*** Opening DATA EXCERPTS ***

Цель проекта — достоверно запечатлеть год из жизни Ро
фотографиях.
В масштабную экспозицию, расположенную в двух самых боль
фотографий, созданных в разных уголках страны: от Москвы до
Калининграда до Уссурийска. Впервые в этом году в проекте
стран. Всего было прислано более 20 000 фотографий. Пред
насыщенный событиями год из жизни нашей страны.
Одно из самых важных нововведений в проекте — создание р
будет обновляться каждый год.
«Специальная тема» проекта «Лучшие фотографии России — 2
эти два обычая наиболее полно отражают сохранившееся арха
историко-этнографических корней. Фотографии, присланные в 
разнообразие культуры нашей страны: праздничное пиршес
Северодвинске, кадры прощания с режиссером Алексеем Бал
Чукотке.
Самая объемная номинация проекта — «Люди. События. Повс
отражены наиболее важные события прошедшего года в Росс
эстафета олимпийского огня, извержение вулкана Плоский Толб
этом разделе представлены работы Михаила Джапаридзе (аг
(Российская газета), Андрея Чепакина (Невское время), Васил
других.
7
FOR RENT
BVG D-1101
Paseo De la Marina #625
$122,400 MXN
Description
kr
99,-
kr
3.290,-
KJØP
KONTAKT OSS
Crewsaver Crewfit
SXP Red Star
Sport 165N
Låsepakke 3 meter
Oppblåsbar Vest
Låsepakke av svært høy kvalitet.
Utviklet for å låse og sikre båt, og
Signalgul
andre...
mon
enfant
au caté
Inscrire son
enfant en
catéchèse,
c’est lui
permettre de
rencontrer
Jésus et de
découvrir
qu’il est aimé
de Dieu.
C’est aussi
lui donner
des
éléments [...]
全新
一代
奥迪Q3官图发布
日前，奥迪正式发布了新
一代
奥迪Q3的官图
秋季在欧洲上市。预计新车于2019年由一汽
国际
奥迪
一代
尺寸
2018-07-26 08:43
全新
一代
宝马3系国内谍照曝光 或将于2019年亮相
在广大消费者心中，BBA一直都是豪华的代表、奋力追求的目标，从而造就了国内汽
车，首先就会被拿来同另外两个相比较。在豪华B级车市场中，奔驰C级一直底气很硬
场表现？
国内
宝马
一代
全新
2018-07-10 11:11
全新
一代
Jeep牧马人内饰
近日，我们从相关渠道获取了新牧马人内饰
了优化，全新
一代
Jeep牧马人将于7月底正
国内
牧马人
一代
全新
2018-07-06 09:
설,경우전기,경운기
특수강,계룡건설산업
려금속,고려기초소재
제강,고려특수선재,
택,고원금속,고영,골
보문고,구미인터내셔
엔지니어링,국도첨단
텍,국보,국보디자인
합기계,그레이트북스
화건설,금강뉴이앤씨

*** Closing DATA EXCERPTS ***

REQUEST.
Write out again the stretch of the listing from its first line through the line containing "фотографии России — 2", including both of those lines.

TASK OUTPUT.
Цель проекта — достоверно запечатлеть год из жизни Ро
фотографиях.
В масштабную экспозицию, расположенную в двух самых боль
фотографий, созданных в разных уголках страны: от Москвы до
Калининграда до Уссурийска. Впервые в этом году в проекте
стран. Всего было прислано более 20 000 фотографий. Пред
насыщенный событиями год из жизни нашей страны.
Одно из самых важных нововведений в проекте — создание р
будет обновляться каждый год.
«Специальная тема» проекта «Лучшие фотографии России — 2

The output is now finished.